For families already affected by T1D, cascade screening of close relatives offers a concrete way to screen siblings and offspring. Instead of vague worry, relatives receive clear results and personalised follow-up, opening doors to prevention trials.
Clinicians benefit from structured, evidence-based protocols that slot into routine care, reducing uncertainty and workload. The NHS benefits financially: each avoided DKA admission saves thousands of pounds. Detailed cost analysis will show whether the pathway delivers health gains at an acceptable cost per quality-adjusted life-year, the benchmark for many NHS investments.
Reliable early-stage detection is also a gateway to new treatments. Disease modifying drugs like Teplizumab work when given before insulin is needed. A nationally derived pathway provides a ready pool of participants for future preventive trials, accelerating research and improving health outcomes.

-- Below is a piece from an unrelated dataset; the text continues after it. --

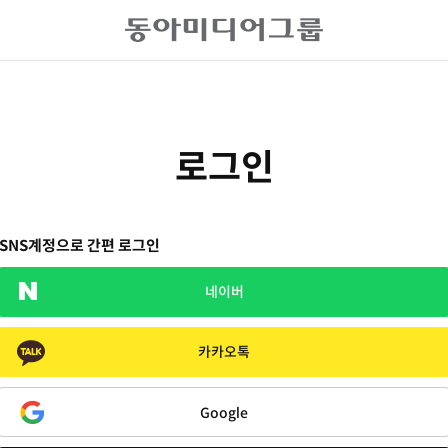
로그인
SNS계정으로 간편 로그인
네이버
카카오톡
Google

At a societal level, the project meets public expectations: conditions should be caught early, care personalised and information easy to grasp. Parents in ELSA already report feeling more in control once they know their child’s risk. Scaling that reassurance to tens of thousands more families is a direct public-health gain.
Finally, the pathway can act as a template for other conditions—such as coeliac disease or familial high cholesterol—where early markers exist but screening logistics are unresolved. Demonstrating that genetic risk scores and home sampling can be woven into routine paediatrics helps pave the way for broader preventive medicine.
In short, this project offers a practical, equitable and cost-conscious route to earlier T1D detection, better health outcomes, reduced inequalities and lower NHS bills—benefits that resonate across the entire T1D community.